How many times I tried to record the Goldberg Variations
Once in Iceland another time in California
It was Mercury in retrograde I didn’t get the chords right
You see I wanted a different kind of music
One that felt like a foreign city or ice cracking
A prediction of snow and then the snow itself endless
I wanted the blue stripes on your shirt the paleness of your underarm
The whiteout of a spring blizzard, everything unexpected
See I didn’t do well with indeterminacy—the blank sides of a dice
The piano chord I recognized but couldn’t name
A different kind of intimacy because I was tired of being unsurprised
Behind me in the photo the black river unraveled
Like a list of the dead children or the ones I never had
The field split open like a lip
I asked the river for answers but heard nothing
The path was obscured by another person’s tracks in the snow
Snow falling so slowly that no one noticed it.

Credit

Copyright © 2024 by J. Mae Barizo.

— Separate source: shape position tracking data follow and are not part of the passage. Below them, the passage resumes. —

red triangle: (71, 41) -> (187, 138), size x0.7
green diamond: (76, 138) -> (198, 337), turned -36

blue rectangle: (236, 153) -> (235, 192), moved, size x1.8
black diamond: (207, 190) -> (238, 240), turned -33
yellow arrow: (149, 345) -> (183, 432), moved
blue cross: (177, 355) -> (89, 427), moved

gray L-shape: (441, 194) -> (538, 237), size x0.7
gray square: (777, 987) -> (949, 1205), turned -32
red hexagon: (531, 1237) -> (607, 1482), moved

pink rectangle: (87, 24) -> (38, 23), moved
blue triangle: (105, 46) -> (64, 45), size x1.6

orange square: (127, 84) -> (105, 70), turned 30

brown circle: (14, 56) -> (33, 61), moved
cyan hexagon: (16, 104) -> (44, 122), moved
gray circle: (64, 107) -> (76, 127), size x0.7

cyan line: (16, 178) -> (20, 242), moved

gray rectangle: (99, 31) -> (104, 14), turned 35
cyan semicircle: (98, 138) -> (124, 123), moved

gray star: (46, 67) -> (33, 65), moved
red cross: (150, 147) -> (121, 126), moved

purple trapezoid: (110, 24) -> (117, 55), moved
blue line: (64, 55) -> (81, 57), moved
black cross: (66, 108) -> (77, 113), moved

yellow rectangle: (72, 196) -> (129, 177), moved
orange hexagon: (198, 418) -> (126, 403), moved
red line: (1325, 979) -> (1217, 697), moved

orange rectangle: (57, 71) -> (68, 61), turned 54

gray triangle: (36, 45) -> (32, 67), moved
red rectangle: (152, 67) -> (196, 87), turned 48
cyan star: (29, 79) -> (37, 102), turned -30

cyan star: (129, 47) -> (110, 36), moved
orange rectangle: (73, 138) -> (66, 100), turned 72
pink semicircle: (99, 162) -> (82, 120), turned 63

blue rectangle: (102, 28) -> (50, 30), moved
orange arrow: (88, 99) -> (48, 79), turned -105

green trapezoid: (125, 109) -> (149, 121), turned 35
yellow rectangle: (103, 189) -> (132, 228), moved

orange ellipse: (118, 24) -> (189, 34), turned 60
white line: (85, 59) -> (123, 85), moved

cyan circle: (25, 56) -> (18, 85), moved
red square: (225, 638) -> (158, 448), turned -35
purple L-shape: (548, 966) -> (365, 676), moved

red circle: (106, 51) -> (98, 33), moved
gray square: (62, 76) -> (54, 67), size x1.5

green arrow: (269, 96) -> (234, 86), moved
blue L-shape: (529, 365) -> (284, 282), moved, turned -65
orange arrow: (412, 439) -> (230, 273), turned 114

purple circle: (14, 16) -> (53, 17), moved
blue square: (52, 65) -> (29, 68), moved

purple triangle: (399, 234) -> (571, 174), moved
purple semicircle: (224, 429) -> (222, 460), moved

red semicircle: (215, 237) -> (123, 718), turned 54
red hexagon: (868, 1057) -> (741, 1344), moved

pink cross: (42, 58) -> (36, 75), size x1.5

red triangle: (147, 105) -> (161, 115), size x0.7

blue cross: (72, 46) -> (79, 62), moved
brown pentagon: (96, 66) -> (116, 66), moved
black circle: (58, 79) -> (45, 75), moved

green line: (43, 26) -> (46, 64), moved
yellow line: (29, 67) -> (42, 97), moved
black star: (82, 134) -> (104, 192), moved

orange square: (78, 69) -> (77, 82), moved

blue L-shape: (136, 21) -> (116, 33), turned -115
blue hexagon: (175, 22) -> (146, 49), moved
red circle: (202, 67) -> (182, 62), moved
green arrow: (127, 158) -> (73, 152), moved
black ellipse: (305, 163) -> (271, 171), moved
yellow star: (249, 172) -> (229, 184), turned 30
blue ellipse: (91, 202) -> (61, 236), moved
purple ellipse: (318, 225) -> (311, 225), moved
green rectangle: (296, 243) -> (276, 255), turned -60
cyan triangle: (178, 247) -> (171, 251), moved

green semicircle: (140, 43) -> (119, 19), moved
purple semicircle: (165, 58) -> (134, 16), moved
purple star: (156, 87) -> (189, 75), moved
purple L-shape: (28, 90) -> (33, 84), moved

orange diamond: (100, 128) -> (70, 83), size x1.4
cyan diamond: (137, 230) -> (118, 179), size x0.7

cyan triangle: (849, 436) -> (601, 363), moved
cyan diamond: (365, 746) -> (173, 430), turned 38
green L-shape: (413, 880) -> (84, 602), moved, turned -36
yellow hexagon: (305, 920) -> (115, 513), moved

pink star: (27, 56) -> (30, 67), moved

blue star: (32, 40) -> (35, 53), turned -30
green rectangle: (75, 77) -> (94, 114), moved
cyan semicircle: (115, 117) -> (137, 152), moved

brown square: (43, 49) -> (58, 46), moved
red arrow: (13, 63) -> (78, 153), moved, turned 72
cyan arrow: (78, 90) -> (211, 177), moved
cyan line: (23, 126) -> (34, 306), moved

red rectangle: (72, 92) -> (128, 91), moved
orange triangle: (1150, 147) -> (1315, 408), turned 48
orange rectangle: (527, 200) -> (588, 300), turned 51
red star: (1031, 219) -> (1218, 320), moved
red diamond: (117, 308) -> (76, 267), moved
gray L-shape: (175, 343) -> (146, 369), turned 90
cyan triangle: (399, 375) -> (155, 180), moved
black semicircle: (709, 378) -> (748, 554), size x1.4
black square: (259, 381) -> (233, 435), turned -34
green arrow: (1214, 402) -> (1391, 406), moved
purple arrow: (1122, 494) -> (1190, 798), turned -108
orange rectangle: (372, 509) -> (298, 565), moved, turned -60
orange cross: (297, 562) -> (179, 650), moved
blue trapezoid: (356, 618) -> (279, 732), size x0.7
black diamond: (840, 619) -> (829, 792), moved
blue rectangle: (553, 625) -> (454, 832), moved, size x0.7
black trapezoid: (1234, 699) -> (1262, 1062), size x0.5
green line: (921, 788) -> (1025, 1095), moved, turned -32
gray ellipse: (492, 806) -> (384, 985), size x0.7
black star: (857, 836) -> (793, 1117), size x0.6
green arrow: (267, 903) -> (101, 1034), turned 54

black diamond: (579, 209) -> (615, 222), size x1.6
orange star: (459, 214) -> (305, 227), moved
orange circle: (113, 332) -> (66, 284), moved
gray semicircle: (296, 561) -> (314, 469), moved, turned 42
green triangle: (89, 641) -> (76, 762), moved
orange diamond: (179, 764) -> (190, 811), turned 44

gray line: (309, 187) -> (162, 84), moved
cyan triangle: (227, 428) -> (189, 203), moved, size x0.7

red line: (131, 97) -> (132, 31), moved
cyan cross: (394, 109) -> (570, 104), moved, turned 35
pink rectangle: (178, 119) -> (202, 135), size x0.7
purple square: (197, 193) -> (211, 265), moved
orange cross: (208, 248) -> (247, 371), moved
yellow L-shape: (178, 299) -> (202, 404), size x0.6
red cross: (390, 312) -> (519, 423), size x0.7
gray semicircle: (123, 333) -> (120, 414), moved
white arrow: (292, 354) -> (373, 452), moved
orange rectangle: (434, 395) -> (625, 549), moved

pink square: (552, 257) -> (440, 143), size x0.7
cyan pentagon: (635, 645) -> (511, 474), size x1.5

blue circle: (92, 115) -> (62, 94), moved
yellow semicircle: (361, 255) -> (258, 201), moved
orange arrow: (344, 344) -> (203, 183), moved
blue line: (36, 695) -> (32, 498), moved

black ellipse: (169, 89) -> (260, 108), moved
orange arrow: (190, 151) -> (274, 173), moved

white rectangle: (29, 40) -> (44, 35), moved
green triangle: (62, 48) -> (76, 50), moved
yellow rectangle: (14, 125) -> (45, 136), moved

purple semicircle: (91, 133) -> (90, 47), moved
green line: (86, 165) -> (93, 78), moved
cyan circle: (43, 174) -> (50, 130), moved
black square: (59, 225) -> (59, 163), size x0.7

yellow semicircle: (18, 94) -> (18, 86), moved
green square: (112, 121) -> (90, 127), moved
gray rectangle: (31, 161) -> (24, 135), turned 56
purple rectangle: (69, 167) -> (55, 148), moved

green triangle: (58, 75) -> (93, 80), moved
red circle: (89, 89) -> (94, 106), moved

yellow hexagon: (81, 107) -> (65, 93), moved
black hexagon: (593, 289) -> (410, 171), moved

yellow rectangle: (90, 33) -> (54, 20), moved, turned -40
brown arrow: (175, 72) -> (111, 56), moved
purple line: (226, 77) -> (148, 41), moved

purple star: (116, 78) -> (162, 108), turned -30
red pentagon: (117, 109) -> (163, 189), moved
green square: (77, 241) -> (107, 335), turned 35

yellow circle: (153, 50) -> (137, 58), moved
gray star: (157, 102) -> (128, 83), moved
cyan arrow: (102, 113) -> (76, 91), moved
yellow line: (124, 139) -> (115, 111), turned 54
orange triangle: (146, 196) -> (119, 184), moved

Originally published in Poem-a-Day on October 23, 2024, by the Academy of American Poets.

About this Poem

“I was reading the diaries of John Cage, imagining that desire was shaped by an indeterminacy of performance. Cage used chance operations to shape his creations, abandoning the idea that the artist has total control. The poem allowed me to waver. I remembered the Northern landscapes and sonatas of my childhood, the performance of desire moving through infinite variations.”